[EXTRACTED ENTRIES Boundary: Start]

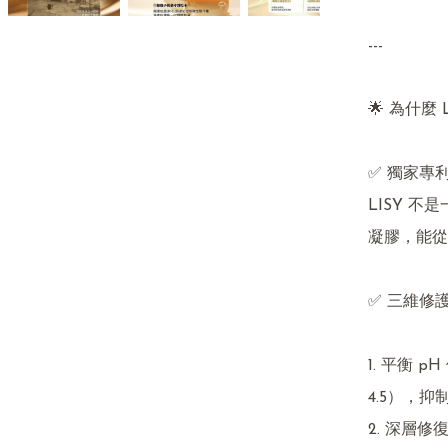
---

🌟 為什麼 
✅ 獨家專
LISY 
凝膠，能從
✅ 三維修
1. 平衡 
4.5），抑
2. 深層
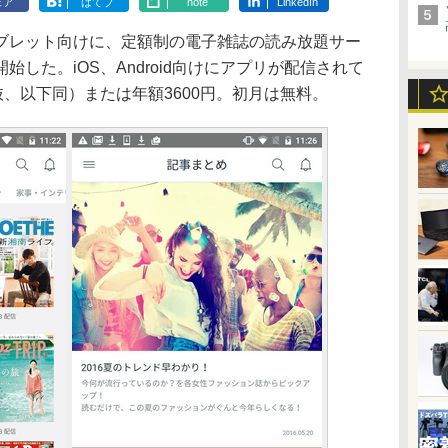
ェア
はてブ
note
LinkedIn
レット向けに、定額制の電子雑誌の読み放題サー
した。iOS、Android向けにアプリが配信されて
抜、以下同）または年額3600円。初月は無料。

[EXTRACTED ENTRIES Boundary: End]

→ EXERCISE PROMPT
Convert the lines of the stored data entries above into a Markdown table with the columns "Number" and "Entry line," giving each line its own numbered row and skipping blank lines. Leave the pictures out of the table.

→ ANSWER BOX
| Number | Entry line |
|---|---|
| 1 | --- |
| 2 | 🌟 為什麼  |
| 3 | ✅ 獨家專 |
| 4 | LISY  |
| 5 | 凝膠，能從 |
| 6 | ✅ 三維修 |
| 7 | 1. 平衡  |
| 8 | 4.5），抑 |
| 9 | 2. 深層 |
| 10 | ェア |
| 11 | はてブ |
| 12 | note |
| 13 | LinkedIn |
| 14 | レット向けに、定額制の電子雑誌の読み放題サー |
| 15 | した。iOS、Android向けにアプリが配信されて |
| 16 | 抜、以下同）または年額3600円。初月は無料。 |